* _What you will do_: Rewrite the data below from its first line through the line that contains "elevation (m): 3", swapping each "locality" for "site" and leaving everything else unchanged.

::: Excerpted records :::

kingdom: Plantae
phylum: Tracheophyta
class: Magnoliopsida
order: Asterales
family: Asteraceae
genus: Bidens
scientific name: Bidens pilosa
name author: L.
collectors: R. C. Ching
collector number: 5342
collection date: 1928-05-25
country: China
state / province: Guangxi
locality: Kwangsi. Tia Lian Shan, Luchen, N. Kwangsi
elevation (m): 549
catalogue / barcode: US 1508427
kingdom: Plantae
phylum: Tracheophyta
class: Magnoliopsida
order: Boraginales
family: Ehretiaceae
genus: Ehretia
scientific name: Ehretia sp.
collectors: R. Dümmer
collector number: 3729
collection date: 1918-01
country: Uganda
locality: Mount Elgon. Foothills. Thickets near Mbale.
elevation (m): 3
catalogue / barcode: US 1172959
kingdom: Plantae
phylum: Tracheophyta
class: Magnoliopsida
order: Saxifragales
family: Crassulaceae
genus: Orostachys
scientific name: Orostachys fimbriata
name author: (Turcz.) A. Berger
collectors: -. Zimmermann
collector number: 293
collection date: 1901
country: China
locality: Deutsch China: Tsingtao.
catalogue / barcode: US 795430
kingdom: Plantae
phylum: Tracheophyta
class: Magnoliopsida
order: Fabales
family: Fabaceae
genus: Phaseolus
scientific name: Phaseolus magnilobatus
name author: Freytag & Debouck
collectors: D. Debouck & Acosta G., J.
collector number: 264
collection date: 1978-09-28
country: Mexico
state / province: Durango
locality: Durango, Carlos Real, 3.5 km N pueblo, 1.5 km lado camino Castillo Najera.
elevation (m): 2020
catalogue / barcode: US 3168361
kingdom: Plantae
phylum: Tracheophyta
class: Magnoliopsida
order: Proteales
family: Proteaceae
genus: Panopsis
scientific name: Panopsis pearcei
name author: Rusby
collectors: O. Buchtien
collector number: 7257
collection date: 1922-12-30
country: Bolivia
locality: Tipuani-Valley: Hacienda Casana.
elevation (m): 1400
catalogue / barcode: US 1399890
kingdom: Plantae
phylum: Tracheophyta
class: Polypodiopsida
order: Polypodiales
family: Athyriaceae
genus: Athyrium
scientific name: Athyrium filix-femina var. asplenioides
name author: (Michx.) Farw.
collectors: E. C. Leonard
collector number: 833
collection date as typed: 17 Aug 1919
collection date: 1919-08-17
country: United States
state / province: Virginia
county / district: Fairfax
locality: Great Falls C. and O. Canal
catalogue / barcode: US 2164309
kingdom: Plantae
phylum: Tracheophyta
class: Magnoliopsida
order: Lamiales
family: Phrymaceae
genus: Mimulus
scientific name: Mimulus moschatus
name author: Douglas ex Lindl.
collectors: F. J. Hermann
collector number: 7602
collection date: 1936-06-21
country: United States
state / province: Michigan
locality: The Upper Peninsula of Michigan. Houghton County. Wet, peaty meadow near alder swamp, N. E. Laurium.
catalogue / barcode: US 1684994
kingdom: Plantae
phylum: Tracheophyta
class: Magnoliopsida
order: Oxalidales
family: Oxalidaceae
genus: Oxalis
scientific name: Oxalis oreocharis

:::

* _Written solution_:
kingdom: Plantae
phylum: Tracheophyta
class: Magnoliopsida
order: Asterales
family: Asteraceae
genus: Bidens
scientific name: Bidens pilosa
name author: L.
collectors: R. C. Ching
collector number: 5342
collection date: 1928-05-25
country: China
state / province: Guangxi
site: Kwangsi. Tia Lian Shan, Luchen, N. Kwangsi
elevation (m): 549
catalogue / barcode: US 1508427
kingdom: Plantae
phylum: Tracheophyta
class: Magnoliopsida
order: Boraginales
family: Ehretiaceae
genus: Ehretia
scientific name: Ehretia sp.
collectors: R. Dümmer
collector number: 3729
collection date: 1918-01
country: Uganda
site: Mount Elgon. Foothills. Thickets near Mbale.
elevation (m): 3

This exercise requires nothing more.